Toripalimab for Local-regional Recurrent Nasopharyngeal Carcinoma

Toripalimab in Combination With Concurrent Chemoradiotherapy for Local-regional Recurrent Nasopharyngeal Carcinoma: a Phase 3, Multicentre, Randomised Controlled Trial

This is a phase 3, multicentre, randomised controlled trial to study the effectiveness and toxicity of PD-1 antibody Toripalimab combined with concurrent cisplatin chemoradiotherapy versus cisplatin concurrent chemoradiotherapy alone in treating patients with locoregionally recurrent nasopharyngeal carcinoma.

Study Overview

• Status: Recruiting
• Conditions: Recurrent Nasopharyngeal Carcinoma
• Intervention / Treatment: Drug: Toripalimab

Detailed Description

Nasopharyngeal carcinoma (NPC) is endemic in southern China, southeast Asia, and northern Africa. According to a survey from the International Agency for Research on Cancer, there were an estimated 129,079 new cases and 72,987 related deaths in 2018. Radiotherapy is the primary treatment option. Due to advances in disease management, diagnostic imaging, radiotherapy technology, and the broader application of systemic therapy, the prognosis of NPC has improved signifificantly.Nevertheless, localregional recurrence will occur in about 10% patients. Because of radiation resistance, the prognosis of re-irradiation is poor for recurrent nasopharyngeal carcinoma.

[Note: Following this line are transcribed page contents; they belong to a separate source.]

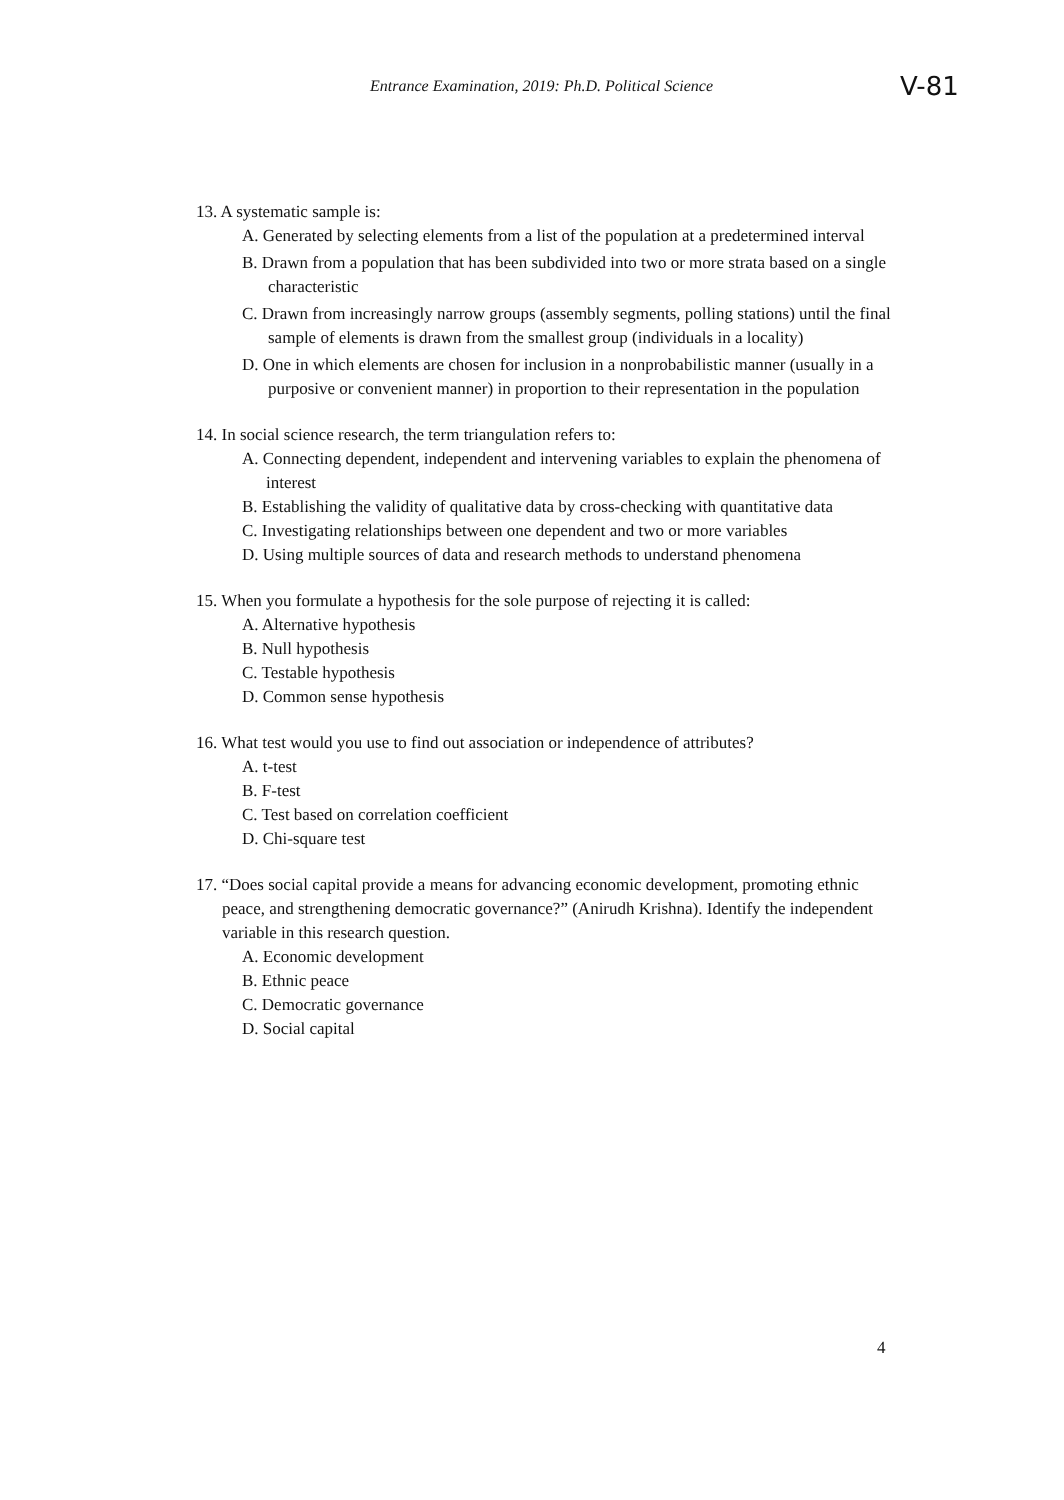Entrance Examination, 2019: Ph.D. Political Science
V-81
13. A systematic sample is:
A. Generated by selecting elements from a list of the population at a predetermined interval
B. Drawn from a population that has been subdivided into two or more strata based on a single characteristic
C. Drawn from increasingly narrow groups (assembly segments, polling stations) until the final sample of elements is drawn from the smallest group (individuals in a locality)
D. One in which elements are chosen for inclusion in a nonprobabilistic manner (usually in a purposive or convenient manner) in proportion to their representation in the population
14. In social science research, the term triangulation refers to:
A. Connecting dependent, independent and intervening variables to explain the phenomena of interest
B. Establishing the validity of qualitative data by cross-checking with quantitative data
C. Investigating relationships between one dependent and two or more variables
D. Using multiple sources of data and research methods to understand phenomena
15. When you formulate a hypothesis for the sole purpose of rejecting it is called:
A. Alternative hypothesis
B. Null hypothesis
C. Testable hypothesis
D. Common sense hypothesis
16. What test would you use to find out association or independence of attributes?
A. t-test
B. F-test
C. Test based on correlation coefficient
D. Chi-square test
17. “Does social capital provide a means for advancing economic development, promoting ethnic peace, and strengthening democratic governance?” (Anirudh Krishna). Identify the independent variable in this research question.
A. Economic development
B. Ethnic peace
C. Democratic governance
D. Social capital
4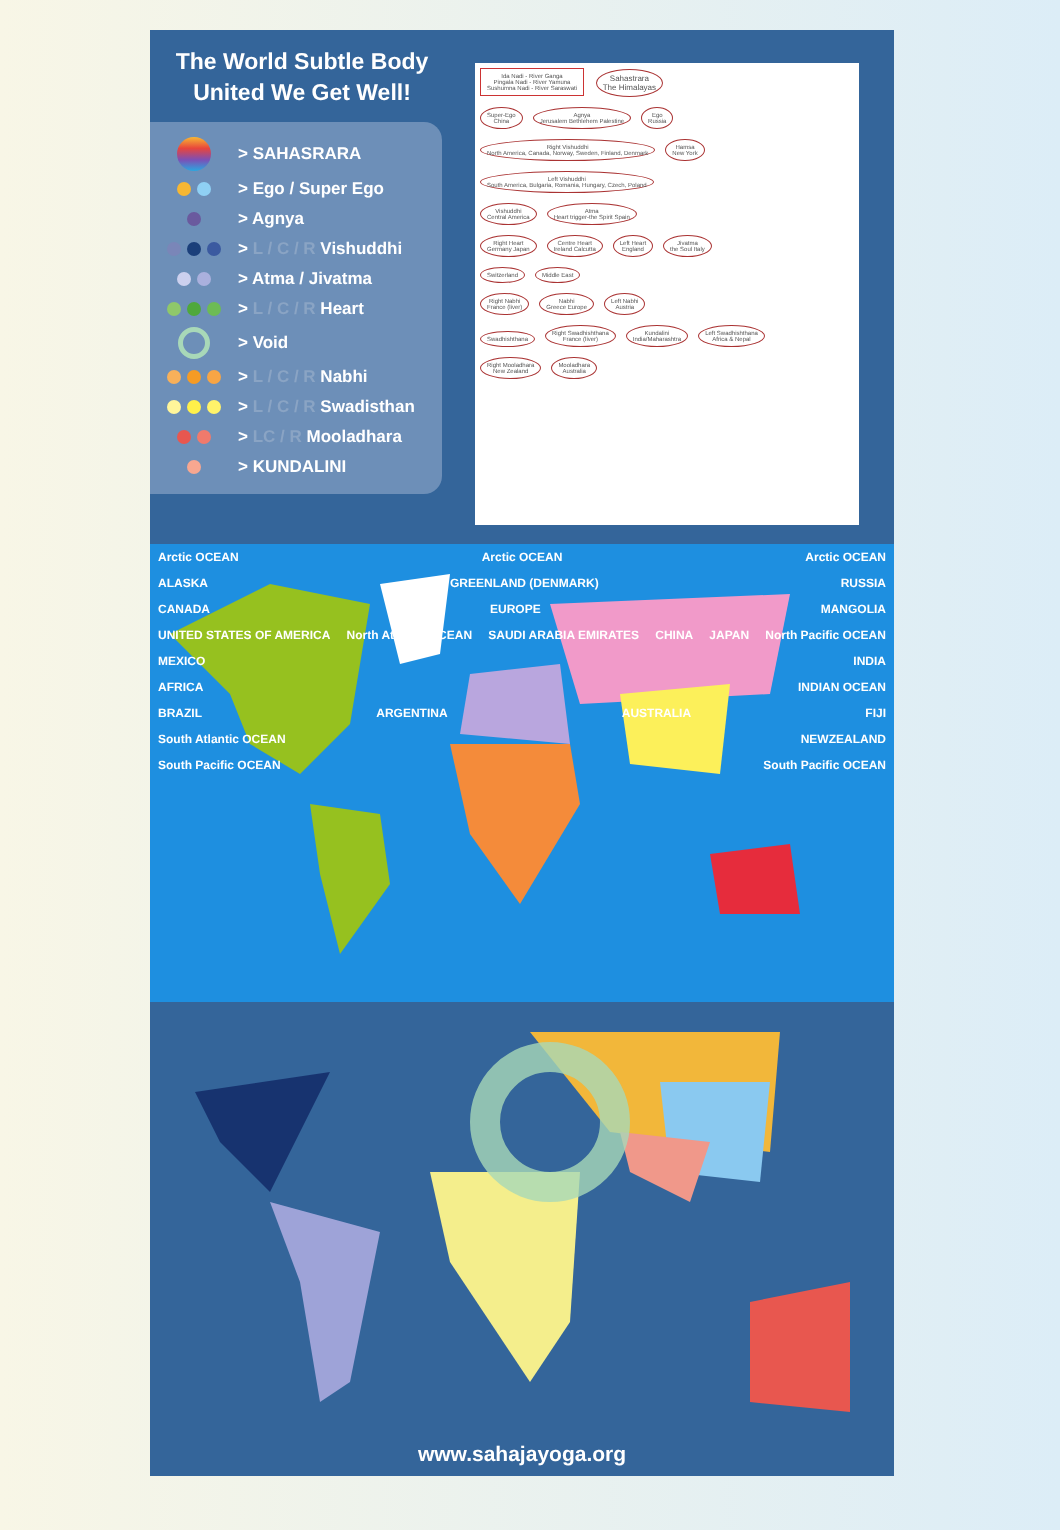The World Subtle Body
United We Get Well!
> SAHASRARA
> Ego / Super Ego
> Agnya
> L / C / R Vishuddhi
> Atma / Jivatma
> L / C / R Heart
> Void
> L / C / R Nabhi
> L / C / R Swadisthan
> LC / R Mooladhara
> KUNDALINI
Ida Nadi - River Ganga
Pingala Nadi - River Yamuna
Sushumna Nadi - River Saraswati Sahastrara
The Himalayas
Super-Ego
China Agnya
Jerusalem Bethlehem Palestine Ego
Russia
Right Vishuddhi
North America, Canada, Norway, Sweden, Finland, Denmark Hamsa
New York Left Vishuddhi
South America, Bulgaria, Romania, Hungary, Czech, Poland
Vishuddhi
Central America Atma
Heart trigger-the Spirit Spain
Right Heart
Germany Japan Centre Heart
Ireland Calcutta Left Heart
England Jivatma
the Soul Italy
Switzerland Middle East
Right Nabhi
France (liver) Nabhi
Greece Europe Left Nabhi
Austria
Swadhishthana Right Swadhishthana
France (liver) Kundalini
India/Maharashtra Left Swadhishthana
Africa & Nepal
Right Mooladhara
New Zealand Mooladhara
Australia
Arctic OCEAN Arctic OCEAN Arctic OCEAN
ALASKA GREENLAND (DENMARK) RUSSIA
CANADA EUROPE MANGOLIA
UNITED STATES OF AMERICA North Atlantic OCEAN SAUDI ARABIA EMIRATES CHINA JAPAN North Pacific OCEAN
MEXICO INDIA
AFRICA INDIAN OCEAN
BRAZIL ARGENTINA AUSTRALIA FIJI
South Atlantic OCEAN NEWZEALAND
South Pacific OCEAN South Pacific OCEAN
www.sahajayoga.org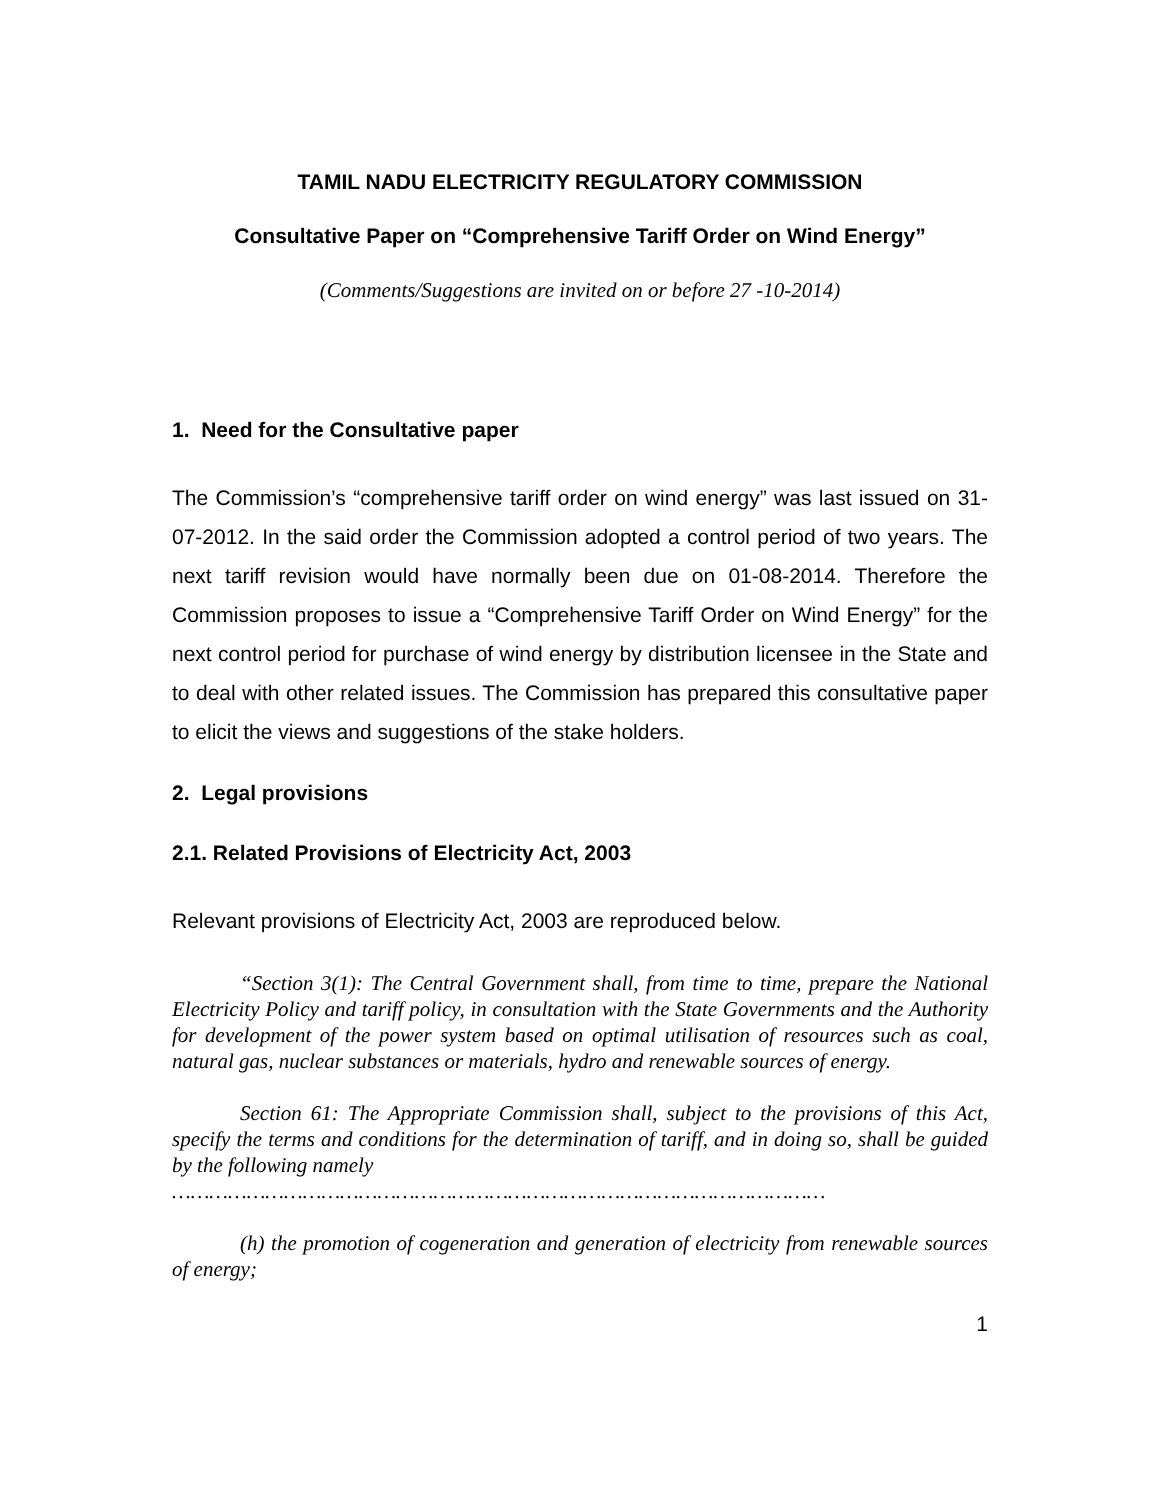TAMIL NADU ELECTRICITY REGULATORY COMMISSION
Consultative Paper on “Comprehensive Tariff Order on Wind Energy”
(Comments/Suggestions are invited on or before 27 -10-2014)
1. Need for the Consultative paper
The Commission’s “comprehensive tariff order on wind energy” was last issued on 31-07-2012. In the said order the Commission adopted a control period of two years. The next tariff revision would have normally been due on 01-08-2014. Therefore the Commission proposes to issue a “Comprehensive Tariff Order on Wind Energy” for the next control period for purchase of wind energy by distribution licensee in the State and to deal with other related issues. The Commission has prepared this consultative paper to elicit the views and suggestions of the stake holders.
2. Legal provisions
2.1. Related Provisions of Electricity Act, 2003
Relevant provisions of Electricity Act, 2003 are reproduced below.
“Section 3(1): The Central Government shall, from time to time, prepare the National Electricity Policy and tariff policy, in consultation with the State Governments and the Authority for development of the power system based on optimal utilisation of resources such as coal, natural gas, nuclear substances or materials, hydro and renewable sources of energy.
Section 61: The Appropriate Commission shall, subject to the provisions of this Act, specify the terms and conditions for the determination of tariff, and in doing so, shall be guided by the following namely
……………………………………………………………………………………………
(h) the promotion of cogeneration and generation of electricity from renewable sources of energy;
1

Hence, there is an urgent need for novel therapies to improve survival and reduce treatment-related toxicity in recurrent NPC patients. Emerging evidence shows that PD-1 antibody is effective for treating recurrent/metastastic NPC patients. This is a phase 3, multicentre, randomised controlled trial to study the effectiveness and toxicity of neoadjuvant and adjuvant PD-1 antibody Toripalimab combined with concurrent chemoradiotherapy (CCRT) versus CCRT alone in treating patients with locoregionally recurrent nasopharyngeal carcinoma.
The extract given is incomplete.